[Body or hand keypoint data]
=== Begin Enclosure ===
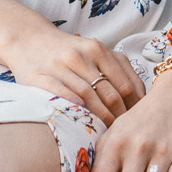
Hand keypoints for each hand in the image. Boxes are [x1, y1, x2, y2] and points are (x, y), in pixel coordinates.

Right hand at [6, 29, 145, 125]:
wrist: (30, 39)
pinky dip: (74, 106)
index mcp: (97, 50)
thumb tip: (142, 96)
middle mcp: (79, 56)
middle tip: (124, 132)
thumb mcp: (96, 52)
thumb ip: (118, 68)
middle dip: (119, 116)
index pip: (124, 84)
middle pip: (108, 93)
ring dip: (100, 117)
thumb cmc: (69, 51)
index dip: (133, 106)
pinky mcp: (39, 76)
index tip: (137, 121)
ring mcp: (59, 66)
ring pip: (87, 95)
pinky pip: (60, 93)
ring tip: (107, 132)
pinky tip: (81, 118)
=== End Enclosure ===
=== Begin Enclosure ===
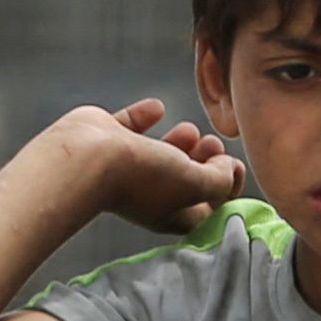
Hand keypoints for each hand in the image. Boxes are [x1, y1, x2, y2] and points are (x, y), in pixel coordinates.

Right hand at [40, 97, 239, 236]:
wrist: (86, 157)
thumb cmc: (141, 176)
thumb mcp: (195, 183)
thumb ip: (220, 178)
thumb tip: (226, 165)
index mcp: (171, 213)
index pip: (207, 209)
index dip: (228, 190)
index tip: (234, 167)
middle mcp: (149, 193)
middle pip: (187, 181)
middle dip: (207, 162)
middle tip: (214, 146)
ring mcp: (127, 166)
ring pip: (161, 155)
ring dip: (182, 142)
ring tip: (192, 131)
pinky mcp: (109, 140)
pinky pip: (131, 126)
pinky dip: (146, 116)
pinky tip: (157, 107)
=== End Enclosure ===
### What you should do
Print exactly the lines above from the one with "index mcp: (97, 50)" to the one with "pinky tip: (81, 118)", including both.

### Task response
index mcp: (97, 50)
thumb tip: (142, 96)
middle mcp: (79, 56)
middle tip: (124, 132)
thumb mcp: (96, 52)
thumb ip: (118, 68)
middle dip: (119, 116)
index pip: (124, 84)
middle pip: (108, 93)
ring dip: (100, 117)
thumb cmc: (69, 51)
index dip: (133, 106)
pinky mcp: (39, 76)
index tip: (137, 121)
ring mcp: (59, 66)
ring pip: (87, 95)
pinky pip: (60, 93)
ring tip: (107, 132)
pinky tip: (81, 118)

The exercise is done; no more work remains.